The results of the ANOVA-type statistic showed a main effect of experimental group (FATS (1, 25.42)=8.48, p=.007) in that G1 (vision) participants were more accurate in their responses than G2 (audition) participants: MG1=0.66, SD=0.24 and MG2=0.49, SD=0.29, respectively (MC=8.54, p<.001). There was also a main effect of congruence level (FATS (1.92, ∞)=23.58, p<.001). Participants were more accurate in responding to congruent items (Mcong=0.72, SD=0.26), followed by incongruent (Mcont=0.48, SD=0.27), and control items (Mincong=0.46, SD=0.24) irrespective of the experimental group. A one-way test corroborated the differences among the levels of congruence (FAP (2, 136)=28.36, p<.001). Multiple pairwise comparisons showed that while there were differences between accuracy rates to congruent and incongruent items (ΨPB=0.24, p<.001) and congruent and control items (ΨPB=0.26, p<.001), differences between accuracy rates to incongruent and control items were not significant (ΨPB=0.02, p=.43). Finally, there was no main effect of gender (FATS (1, 25.42)=0.08, p=.76); and the three 2-way and the one 3-way interactions did not reach significance (all p>.4).

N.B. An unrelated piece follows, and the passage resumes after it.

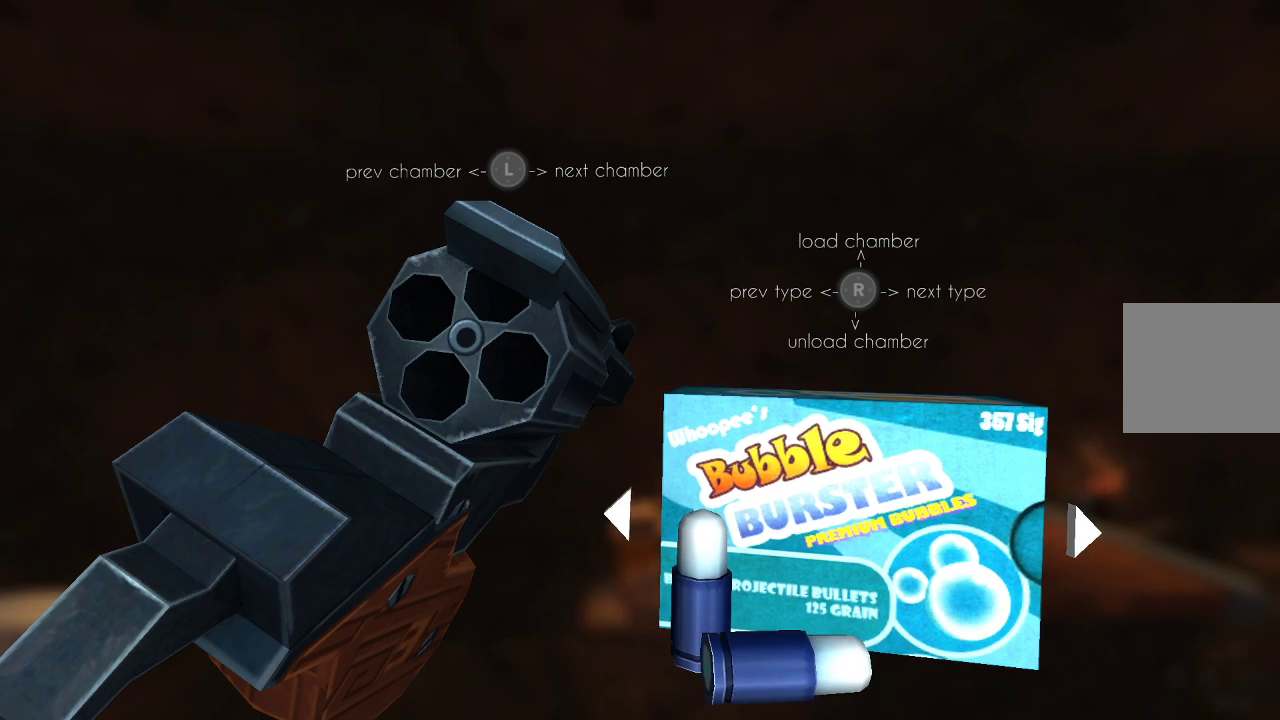
{"buttons": [], "left_stick": "center", "right_stick": "center", "events": []}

Other descriptive statistics and multi-wise comparisons of interest are shown in Table 3.

Table 3.

Descriptive statistics and results of multiple pairwise comparisons (Note. Descriptive statistics represent mean values; standard deviations are presented in brackets).


This study was concerned with the crossmodal Stroop interference between flavour perception and vision (G1) and flavour perception and audition (G2). The main findings showed faster RTs for spoken than for written words and lower accuracy rates for spoken than for written words. Also, faster RTs and fewer mistakes were made in the congruent condition than in the incongruent and control conditions. Taken together, these results suggest that visual representation of words demands higher attentional resources than auditory representations of words.

The results from G1 (visual) showed lower crossmodal Stroop interference in congruent conditions, where accuracy rates were higher and RTs shorter when the visually presented word referred to the same fruit the participant tasted. In this case, attentional competition (Cho, Lien, & Proctor, 2006; Kahneman & Chajczyk, 1983; Kim et al., 2008) between flavour and visual linguistic stimuli was minimal because the information converged on the same object. These results are consistent with those of Razumiejczyk et al. (2011, 2015). By contrast, with incongruent and control stimuli, the data showed longer RTs and lower accuracy rates. In these conditions, crossmodal Stroop interference was greater and participants failed to inhibit visual linguistic distractors in order to identify taste stimuli quickly and accurately.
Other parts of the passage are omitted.